日本止痒药盐酸纳呋拉啡治疗透析患者瘙痒症的效果分析

Introduction: Nafurafine is an antipruritic drug marketed in Japan, used for pruritus in patients undergoing hemodialysis and chronic kidney disease. Clinical studies have shown that nalfurapine hydrochloride used three times a week can significantly reduce patients' itching symptoms, improve sleep disorders, and improve patients' quality of life.

Nalfuraphine hydrochloride efficacy

The oral medication is a kappa-opioid receptor agonist that has been shown to be safe and effective in the treatment of HD patients with antihistamine-resistant uremic pruritus. This drug suppresses itching, thereby improving the mental status of HD patients. Nafurafine hydrochloride may be recommended as a promising option for pruritus in HD patients when conventional treatments are ineffective.

Analysis of treatment effect

According to a meta-analysis of two randomized placebo-controlled studies, the results showed that intravenous injection of nalfurapine hydrochloride three times a week can significantly reduce pruritus symptoms in 144 hemodialysis (HD) patients. In this meta-analysis, worst itch, itch intensity, and sleep disturbance were significantly reduced in the nalfuraphine hydrochloride group compared with the placebo group, demonstrating for the first time the antipruritic activity of nalfuraphine hydrochloride in humans.

Japan conducted a large-scale placebo-controlled study to examine the efficacy and safety of oral nalfurapine hydrochloride in the treatment of refractory pruritus in 337 HD patients. 16 All enrolled patients had experienced pruritus that was resistant to antihistamines or moisturizers for 2 weeks within 1 year before the clinical trial. Two daily oral doses of 2.5 or 5 μg nalfurapine hydrochloride or placebo were administered for 2 weeks, and clinical responses were analyzed.

The results showed that the visual analogue score (VAS) of pruritus in the 5 μg nalfuraphine hydrochloride group (n=114) decreased by an average of 22 mm from baseline, and that of the 2.5 μg group (n=112) decreased by an average of 23 mm.

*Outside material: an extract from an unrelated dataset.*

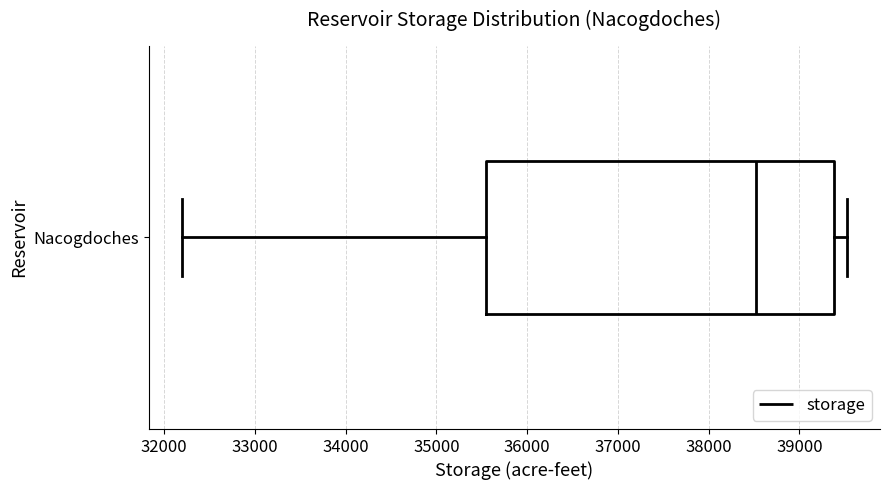

Read this box plot against the x-axis: the position of the median line, the range covered by the box, and the ends of both whiskers. The values are not printed on the chart, so give them approximately, as read against the axis.

median 38500, box 35500 to 39400, whiskers 32200 to 39500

These reductions were statistically significant compared with a mean VAS reduction of 13 mm in the placebo group (n=111). When a reduction in VAS value of 50% or more was estimated as significant response, 32.5% of patients in the 5 μg nalfurapine hydrochloride group and 28.6% of patients in the 2.5 μg nalfurapine hydrochloride group showed significant response. In comparison, 17.1% of patients in the placebo group showed significant response. The significant remission rates in the 2.5 and 5 μg nalfurapine hydrochloride groups were significantly higher than those in the placebo group.

Safety Analysis

In a long-term trial, 103 patients (48.8) experienced adverse drug reactions. 6.2% discontinued treatment due to adverse drug reactions. Adverse reactions include insomnia (15.2%), constipation (3.3%), increased blood prolactin (0.9%), drowsiness (1.9%), dizziness (0.9%), itching (0.9%), diarrhea (0.9%), malaise (0.9%), mood changes (0.9%), eczema (0.5%), vomiting (0.5%), anemia (0.9%) and increased blood thyroid-stimulating hormone.

Medication Guide

Nalfuraphine hydrochloride is usually supplied in the form of orally disintegrating tablets, which allows patients to quickly dissolve in the mouth without the need for water. The initial dose is usually 2.5 micrograms per day, which is equivalent to one quarter of an orally disintegrating tablet containing nalfurapine hydrochloride 10 mg. The dose can be adjusted based on patient response and physician judgment. Usually once daily, it is recommended to take it at a fixed time every day to maintain stable blood concentration.